26. The method of audio conferencing of claim 25 , wherein the soundtrack signal is a near-end soundtrack signal, the method comprising:
combining the near-end soundtrack signal with the far-end audio signal to generate the far-end reference signal; and
generating the near-end transmit speech signal by performing acoustic echo cancellation and residual echo suppression on the near-end audio signal, wherein a level of the residual echo suppression that is performed depends on the level of the near-end soundtrack signal.
27. The method of audio conferencing of claim 26 , further comprising:
receiving the near-end transmit speech signal at the far end;
receiving a far-end soundtrack signal;
combining the far-end soundtrack signal with the near-end transmit speech signal thereby generating a near-end reference signal; and
playing back the near-end reference signal through a far-end speaker.
28. The method of audio conferencing of claim 27 , further comprising:
generating a far-end audio signal with a far-end microphone;
performing acoustic echo cancellation and residual echo suppression on the far-end audio signal to generate a far-end transmit speech signal, wherein a level of the residual echo suppression that is performed is responsive to the level of the far-end soundtrack signal; and
transmitting the far-end transmit speech signal to the near end.
29. The method of audio conferencing of claim 25 , wherein generating the near-end transmit speech signal further comprises:
adding comfort noise to the near-end transmit speech signal.
30. The method of audio conferencing of claim 29 , wherein a level of the comfort noise added to the near-end transmit speech signal depends on the level of the soundtrack signal.
31. The method of audio conferencing of claim 25 , wherein the soundtrack signal is a far-end soundtrack signal, the method comprising:
combining the far-end soundtrack signal with the far-end audio signal to generate a far-end reference signal; and
generating the near-end transmit speech signal by performing acoustic echo cancellation and residual echo suppression on the near-end audio signal, wherein the level of the residual echo suppression that is performed depends on the level of the far-end soundtrack signal.
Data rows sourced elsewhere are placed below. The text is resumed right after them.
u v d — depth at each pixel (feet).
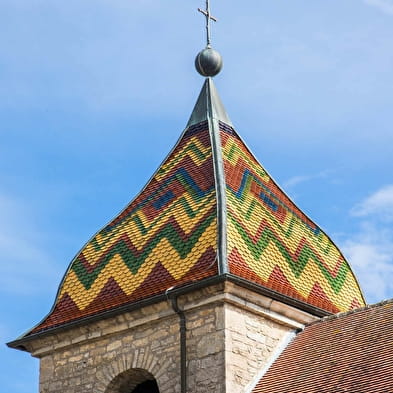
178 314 115.55
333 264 126.52
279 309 116.78
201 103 133.49
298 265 121.90
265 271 117.70
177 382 114.11
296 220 127.03
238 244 117.29
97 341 120.98
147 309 116.98
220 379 111.45
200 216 120.47
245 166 128.36
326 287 123.44
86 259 127.44
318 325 117.91
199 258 116.57
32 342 124.67
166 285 116.88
32. The method of audio conferencing of claim 31 , further comprising:
receiving the near-end transmit speech signal at the far end;
combining the far-end soundtrack signal with the near-end transmit speech signal thereby generating a near-end reference signal; and
playing back the near-end reference signal through a far-end speaker.
33. The method of audio conferencing of claim 31 , wherein generating the near-end transmit speech signal further comprises:
adding comfort noise to the near-end transmit speech signal.
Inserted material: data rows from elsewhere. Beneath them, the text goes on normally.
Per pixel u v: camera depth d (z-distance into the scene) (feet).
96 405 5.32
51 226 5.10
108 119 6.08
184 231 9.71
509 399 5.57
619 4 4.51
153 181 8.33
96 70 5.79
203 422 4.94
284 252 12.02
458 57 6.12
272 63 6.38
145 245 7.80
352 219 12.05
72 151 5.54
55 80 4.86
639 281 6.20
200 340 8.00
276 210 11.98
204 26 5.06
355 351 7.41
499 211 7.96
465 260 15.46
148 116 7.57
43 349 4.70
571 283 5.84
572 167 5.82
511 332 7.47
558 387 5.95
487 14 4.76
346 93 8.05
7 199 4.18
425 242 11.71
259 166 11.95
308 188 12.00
34. The method of audio conferencing of claim 33 , wherein a level of the comfort noise added to the near-end transmit speech signal depends on the level of the far-end soundtrack signal
35. A non-transitory computer-readable medium, the computer-readable medium including instructions that when executed by a computer, cause the computer to perform operations for providing audio conferencing, comprising:
receiving a soundtrack signal;
receiving a far-end audio signal from a far end;
combining the soundtrack signal with the far-end audio signal to generate a far-end reference signal;
playing back the far-end reference signal through a near-end speaker;
generating a near-end audio signal with a near-end microphone;
generating a near-end transmit speech signal by performing acoustic echo cancellation and residual echo suppression on the near-end audio signal, wherein a level of the residual echo suppression that is performed depends on the level of the soundtrack signal; and
transmitting the near-end transmit speech signal to the far end.
36. The non-transitory computer-readable medium of claim 35 , wherein the operation of generating the near-end transmit speech signal further comprises:
adding comfort noise to the near-end transmit speech signal.
37. The non-transitory computer-readable medium of claim 36 , wherein a level of the comfort noise added to the near-end transmit speech signal depends on the level of the soundtrack signal.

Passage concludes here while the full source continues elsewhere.